Australia’s Sacred Uluru Monolith Is Closing to Tourists for Good This Weekend—So Tourists Are Rushing to Climb It
Tourists are rushing to the Australian outback this weekend to climb the continent's most iconic landmark one last time. As SBS News reports, Uluru-Kata Tjuta National Park will permanently close Uluru, formerly known as Ayers Rock, to climbers on Saturday, October 26, acknowledging the wishes of the Anangu people.
Centuries before Europeans colonized Australia, the massive rock formation known as Uluru was regarded as a sacred place. It plays a central role in some Aboriginal creation stories and tribes have used the surrounding area as a site for ceremonies for millennia.

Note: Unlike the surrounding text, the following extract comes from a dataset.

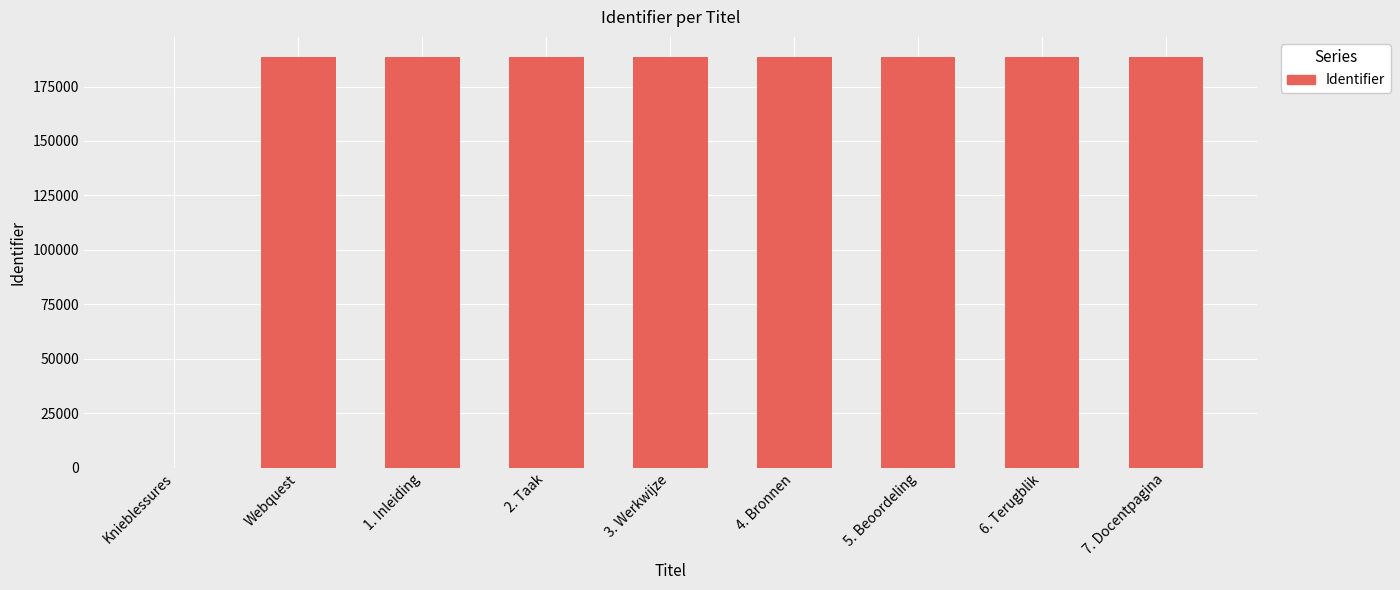

Approximately how many times larger is the value at Webquest compared to 1. Inleiding?

1.0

In the most recent chapter of Australia's history, Uluru has transformed into something else: a tourist attraction. People come from around the world to climb to the pinnacle of the rock. But members of the indigenous Anangu group say that visitors don't treat the site with the reverence it deserves, and have long called for climbing to be banned.
In 2017, Uluru-Kata Tjuta National Park, which is jointly owned by the Anangu people and the Australian government, announced plans to ban climbers from Uluru. Since then, adventurers have been flocking to the site to cross it off their bucket list or scale it one last time. With the rock scheduled to close for good this Saturday, the site is busier than ever.
The controversy surrounding Uluru has been strong enough to inspire legends of a "curse" that befalls disrespectful tourists. Some hikers claim they've experiences streaks of bad luck after taking a rock from the landmark home with them. Mailing these cursed keepsakes back to the park has become so common that rangers have dubbed them "sorry rocks."